Emily Carter is the much-loved daughter of a farmer and secondhand goods salesman living near the English market town of Ely. Though times are hard, she tries to remain upbeat but must contend with her resentful mother and lecherous uncle, a classic villain. Although the blurb promises a Downton Abbey-style experience, the plot goes beyond this description. A full third takes place before Emily goes into service at nearby Priorsfield Manor to pay for her sick father’s medical expenses. This provides a more complete picture of Emily as a person.
At a social event, Emily shares a dance with Nicolas Barton, the younger grandson of Lady Prior of Priorsfield, and makes a strong impression on him (and vice versa) despite her tawdry homemade dress and unfashionable boots. He continues to admire her even after she applies to work at his home. The novel realistically shows Emily’s adjustment to her place of employment – the ornate and old-fashioned décor, the women’s beautiful gowns, her amazement at the family’s rich meals – and her accompanying loss of independence. She makes friends there and moves up in status over time.

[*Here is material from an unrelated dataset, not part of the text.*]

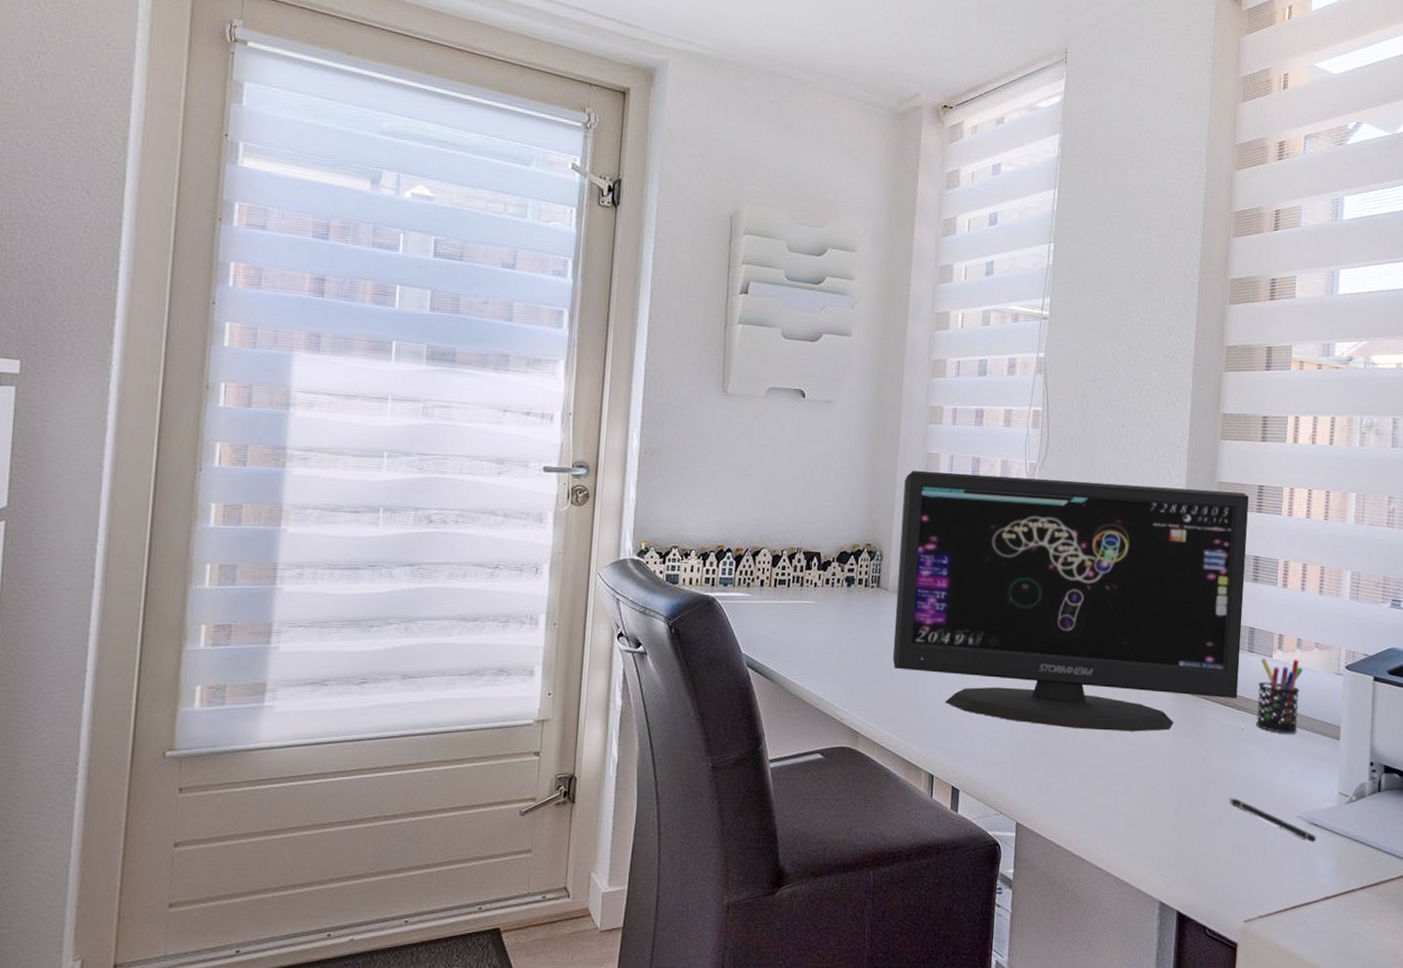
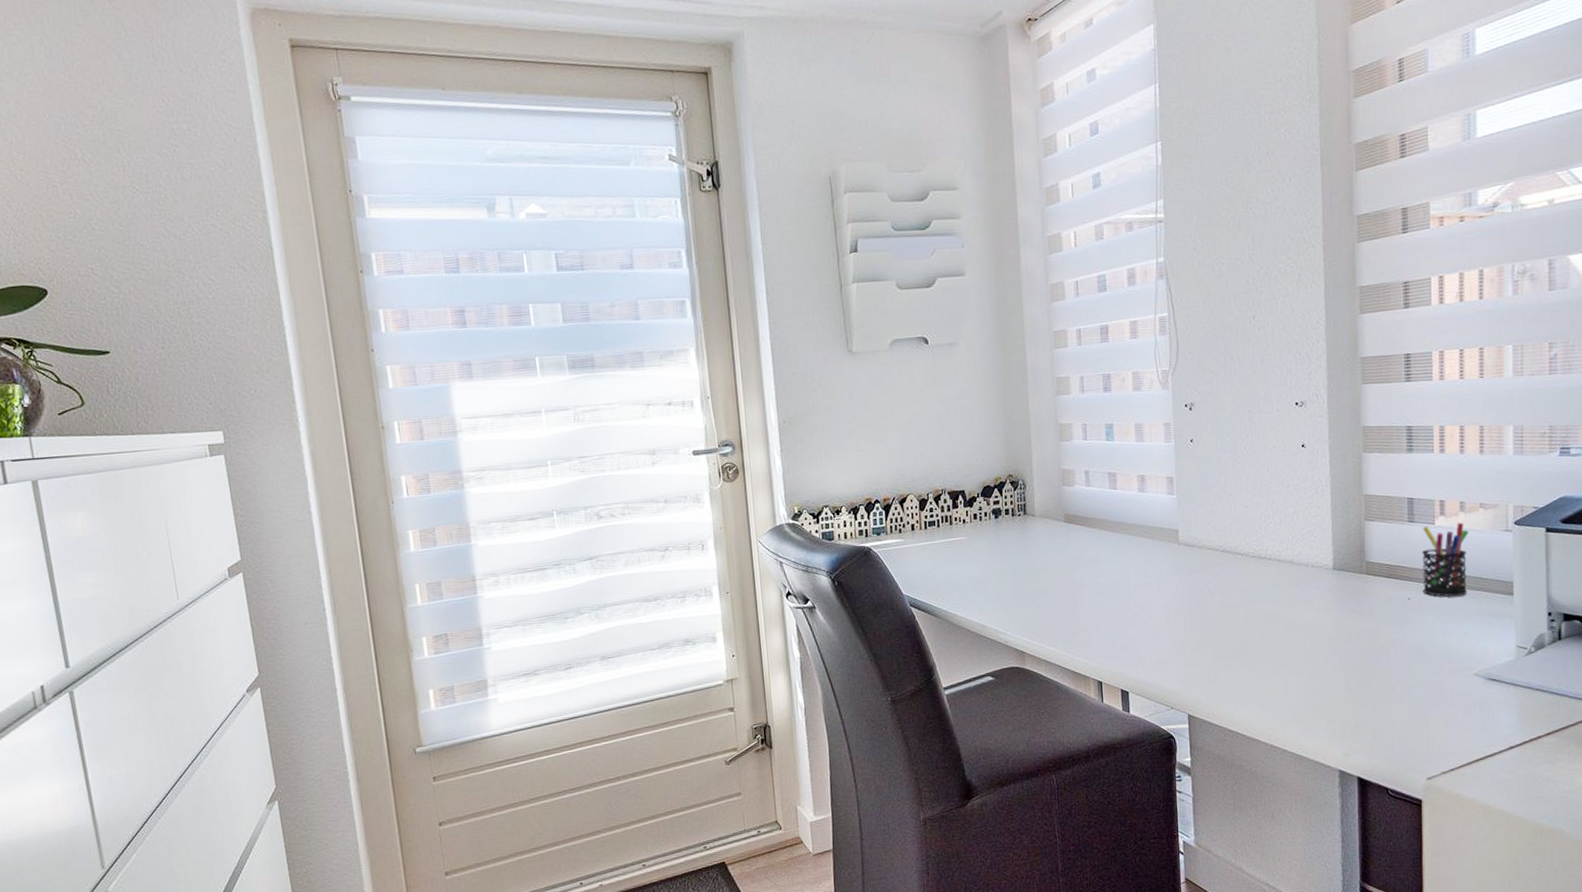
computer monitor: present [892,470,1249,732] -> none [1037,364,1401,622]
pen: present [1229,798,1316,843] -> none [1401,665,1495,698]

Included periodically are the viewpoints of the two Barton daughters: beautiful, snobbish Amy, who has more depth than first appears; and kindly Lizzie, who loves Austen’s novels as well as her sister’s beau. The action unfolds against a backdrop of changing social attitudes and the encroaching specter of war. Despite the author’s tendency to repeat facts and an overabundance of soap opera drama in the last 50 pages, this is an appealing story.
The Downstairs Maid was published by Ebury in 2014 (£5.99, paperback, 445pp). This review first appeared in November's Historical Novels Review and is based on a personal purchase.